Roll out the Red Carpet! Light the lights! Thaw out the Billy Crystal doll from cryosleep and give the joke writers from Home Improvement a job. Yes it’s the Oscars®™©don’tyoufuckingtrynothingbitch! So here, from a deep insiders perspective (my uncle is Tom Cruise’s gynaecologist plus Fabian once jerked it to Dunston’s Day Out) is:
Mach/Lap’s Guide to the Oscars!
Things guaranteed to happen on Oscar night:
- Everyone will clap and shed a tear for the moving tribute to actor and heroin enthusiast Phillip Seymour Hoffman whilst secretly paraphrasing in their heads the immortal words of Tony Curtis ‘Fuck him. One less guy I have to compete against.’
- There will be a musical montage that, despite Ellen’s best efforts, will in no way be funnier than what Seth MacFarlane did last year.
- Somebody somewhere will be offended by something and will write about it not realising that no one gives a shit about their opinion. This will be called The Internet.
- I will continue to heckle Gwyneth Paltrow every moment she is on screen because I am offended she won an Oscar by pretending to have a dick. I am not offended that she pretended to have a dick, but by the fact that she robbed Cate Blanchett who should have won that year, dick or not. I am offended by this and will write about it on The Internet.
- No matter how bad this Oscars is, it will never be as bad as the ‘Letterman Oscars’.
And the Nominees are:
Essentially the prequel to Terminator. Joaquin ‘The Living’ Phoenix falls in love with i Can Haz Cheezburger and ends up getting dumped by Skynet, proving once and for all that Siri can give you directions but not a happy ending. (Boom!) Phoenix perfectly captures that heartbreaking moment of realising Apple don’t give refunds.
For best effect, try watching it using Fran Drescher’s voice as a replacement for ScarJo’s. No Oscar for you Mr Sheffield!
George Clooney plays Hal 9000, a man who sacrifices himself once he realises his only way back to Earth is to spend 87 minutes in the company of Sandra Bullock. Sandra gets to act out evolution and the frog at the end is cool. This film should win an Oscar purely for the fact it has a sub 14 hour run time, seemingly a requirement for nomination these days. Also, the liberal use of shaky cam increases acting performance by 13%.

= = =

**Job 1:** Duplicate the lines of the listing, starting with its first line and going on through the line containing "Es precisamente en", both ends included.
The listing has no connection to the Oscars guide above.

= = =

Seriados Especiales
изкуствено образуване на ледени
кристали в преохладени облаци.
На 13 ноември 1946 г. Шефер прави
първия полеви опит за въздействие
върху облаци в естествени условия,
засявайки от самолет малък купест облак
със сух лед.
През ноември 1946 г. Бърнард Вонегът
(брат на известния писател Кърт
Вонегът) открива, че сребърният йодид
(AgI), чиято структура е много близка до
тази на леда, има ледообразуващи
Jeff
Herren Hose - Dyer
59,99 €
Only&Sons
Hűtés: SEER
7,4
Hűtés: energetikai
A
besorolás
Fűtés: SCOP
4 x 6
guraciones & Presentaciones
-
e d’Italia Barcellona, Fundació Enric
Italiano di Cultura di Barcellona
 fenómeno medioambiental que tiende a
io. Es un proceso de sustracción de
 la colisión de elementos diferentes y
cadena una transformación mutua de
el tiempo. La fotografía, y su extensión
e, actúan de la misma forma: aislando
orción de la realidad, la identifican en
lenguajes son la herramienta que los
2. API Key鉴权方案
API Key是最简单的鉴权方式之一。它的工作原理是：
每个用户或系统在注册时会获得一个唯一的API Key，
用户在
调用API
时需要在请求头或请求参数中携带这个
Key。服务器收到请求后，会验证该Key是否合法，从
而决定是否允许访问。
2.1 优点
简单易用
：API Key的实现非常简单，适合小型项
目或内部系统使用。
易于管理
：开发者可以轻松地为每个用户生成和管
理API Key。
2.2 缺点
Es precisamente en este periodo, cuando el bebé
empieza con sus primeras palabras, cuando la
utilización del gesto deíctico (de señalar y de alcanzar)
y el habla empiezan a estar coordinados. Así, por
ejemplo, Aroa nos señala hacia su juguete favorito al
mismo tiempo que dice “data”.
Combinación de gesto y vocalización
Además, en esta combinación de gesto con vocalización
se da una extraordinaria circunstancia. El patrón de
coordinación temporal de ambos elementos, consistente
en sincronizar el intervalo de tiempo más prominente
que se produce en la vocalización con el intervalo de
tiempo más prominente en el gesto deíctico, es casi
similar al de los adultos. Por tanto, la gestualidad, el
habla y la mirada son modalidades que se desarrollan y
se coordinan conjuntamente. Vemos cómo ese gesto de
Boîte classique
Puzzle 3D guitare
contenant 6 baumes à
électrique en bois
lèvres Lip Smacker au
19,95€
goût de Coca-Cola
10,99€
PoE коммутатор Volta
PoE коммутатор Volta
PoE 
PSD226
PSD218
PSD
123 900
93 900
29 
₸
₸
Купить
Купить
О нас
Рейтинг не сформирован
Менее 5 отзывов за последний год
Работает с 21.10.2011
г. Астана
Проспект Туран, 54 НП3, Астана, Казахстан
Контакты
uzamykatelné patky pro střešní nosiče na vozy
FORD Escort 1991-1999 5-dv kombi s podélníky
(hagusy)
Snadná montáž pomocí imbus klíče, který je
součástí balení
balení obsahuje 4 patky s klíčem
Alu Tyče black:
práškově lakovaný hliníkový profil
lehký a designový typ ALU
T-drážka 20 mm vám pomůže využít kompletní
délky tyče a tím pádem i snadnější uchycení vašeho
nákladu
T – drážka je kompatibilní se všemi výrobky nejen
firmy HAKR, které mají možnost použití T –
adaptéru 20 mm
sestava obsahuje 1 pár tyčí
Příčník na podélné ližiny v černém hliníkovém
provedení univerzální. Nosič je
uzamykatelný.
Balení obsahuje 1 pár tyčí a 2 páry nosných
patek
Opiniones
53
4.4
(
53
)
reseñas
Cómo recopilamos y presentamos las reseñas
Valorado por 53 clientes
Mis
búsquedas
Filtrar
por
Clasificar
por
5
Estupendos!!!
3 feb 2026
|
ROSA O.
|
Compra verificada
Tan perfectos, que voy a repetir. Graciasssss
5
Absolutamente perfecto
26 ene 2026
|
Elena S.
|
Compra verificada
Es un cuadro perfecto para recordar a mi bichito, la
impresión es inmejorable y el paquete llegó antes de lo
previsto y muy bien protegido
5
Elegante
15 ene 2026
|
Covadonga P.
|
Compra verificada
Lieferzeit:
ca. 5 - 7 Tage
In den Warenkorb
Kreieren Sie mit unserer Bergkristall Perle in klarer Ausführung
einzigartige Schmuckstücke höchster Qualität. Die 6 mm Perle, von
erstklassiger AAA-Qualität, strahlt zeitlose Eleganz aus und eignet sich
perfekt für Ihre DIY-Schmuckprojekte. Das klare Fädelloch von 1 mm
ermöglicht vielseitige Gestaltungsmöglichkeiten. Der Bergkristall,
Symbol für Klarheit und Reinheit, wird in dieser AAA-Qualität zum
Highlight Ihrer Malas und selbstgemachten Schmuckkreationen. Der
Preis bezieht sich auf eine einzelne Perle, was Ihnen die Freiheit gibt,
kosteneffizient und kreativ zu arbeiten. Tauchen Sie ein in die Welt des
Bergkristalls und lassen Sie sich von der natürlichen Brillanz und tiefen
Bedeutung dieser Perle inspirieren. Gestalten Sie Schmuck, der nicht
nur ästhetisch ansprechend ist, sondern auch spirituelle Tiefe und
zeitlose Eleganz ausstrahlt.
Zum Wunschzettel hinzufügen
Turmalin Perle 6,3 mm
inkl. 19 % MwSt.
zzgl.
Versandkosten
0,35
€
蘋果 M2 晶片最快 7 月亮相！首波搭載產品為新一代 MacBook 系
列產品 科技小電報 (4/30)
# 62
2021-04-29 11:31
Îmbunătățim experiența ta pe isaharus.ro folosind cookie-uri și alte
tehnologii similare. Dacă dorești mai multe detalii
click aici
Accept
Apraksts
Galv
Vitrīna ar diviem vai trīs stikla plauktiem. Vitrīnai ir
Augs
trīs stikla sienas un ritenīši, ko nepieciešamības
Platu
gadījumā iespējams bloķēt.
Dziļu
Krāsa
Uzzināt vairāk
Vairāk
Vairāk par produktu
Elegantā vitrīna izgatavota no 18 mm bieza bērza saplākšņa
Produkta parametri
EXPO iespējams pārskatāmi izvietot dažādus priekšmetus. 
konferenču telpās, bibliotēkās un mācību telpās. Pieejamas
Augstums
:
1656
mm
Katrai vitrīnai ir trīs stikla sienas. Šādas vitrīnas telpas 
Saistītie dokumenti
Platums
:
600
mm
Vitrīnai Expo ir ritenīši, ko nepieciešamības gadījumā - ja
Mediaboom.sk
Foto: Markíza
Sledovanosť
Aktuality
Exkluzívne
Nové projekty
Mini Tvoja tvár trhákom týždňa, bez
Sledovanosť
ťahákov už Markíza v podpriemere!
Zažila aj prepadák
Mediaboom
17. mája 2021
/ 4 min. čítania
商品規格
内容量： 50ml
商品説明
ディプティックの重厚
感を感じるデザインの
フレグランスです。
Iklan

= = =

**Job 2:** Summarize the Oscars guide in two sentences.

**Written reply 1:**
Seriados Especiales
изкуствено образуване на ледени
кристали в преохладени облаци.
На 13 ноември 1946 г. Шефер прави
първия полеви опит за въздействие
върху облаци в естествени условия,
засявайки от самолет малък купест облак
със сух лед.
През ноември 1946 г. Бърнард Вонегът
(брат на известния писател Кърт
Вонегът) открива, че сребърният йодид
(AgI), чиято структура е много близка до
тази на леда, има ледообразуващи
Jeff
Herren Hose - Dyer
59,99 €
Only&Sons
Hűtés: SEER
7,4
Hűtés: energetikai
A
besorolás
Fűtés: SCOP
4 x 6
guraciones & Presentaciones
-
e d’Italia Barcellona, Fundació Enric
Italiano di Cultura di Barcellona
 fenómeno medioambiental que tiende a
io. Es un proceso de sustracción de
 la colisión de elementos diferentes y
cadena una transformación mutua de
el tiempo. La fotografía, y su extensión
e, actúan de la misma forma: aislando
orción de la realidad, la identifican en
lenguajes son la herramienta que los
2. API Key鉴权方案
API Key是最简单的鉴权方式之一。它的工作原理是：
每个用户或系统在注册时会获得一个唯一的API Key，
用户在
调用API
时需要在请求头或请求参数中携带这个
Key。服务器收到请求后，会验证该Key是否合法，从
而决定是否允许访问。
2.1 优点
简单易用
：API Key的实现非常简单，适合小型项
目或内部系统使用。
易于管理
：开发者可以轻松地为每个用户生成和管
理API Key。
2.2 缺点
Es precisamente en este periodo, cuando el bebé

**Written reply 2:** The guide lists things it claims are guaranteed on Oscar night, including a tribute to Phillip Seymour Hoffman, a musical montage, someone being offended online, the writer heckling Gwyneth Paltrow, and a ceremony that can never be as bad as the "Letterman Oscars." It then mocks the nominees, describing one film in which Joaquin Phoenix falls in love and is dumped by Skynet and another in which George Clooney sacrifices himself rather than spend 87 minutes with Sandra Bullock.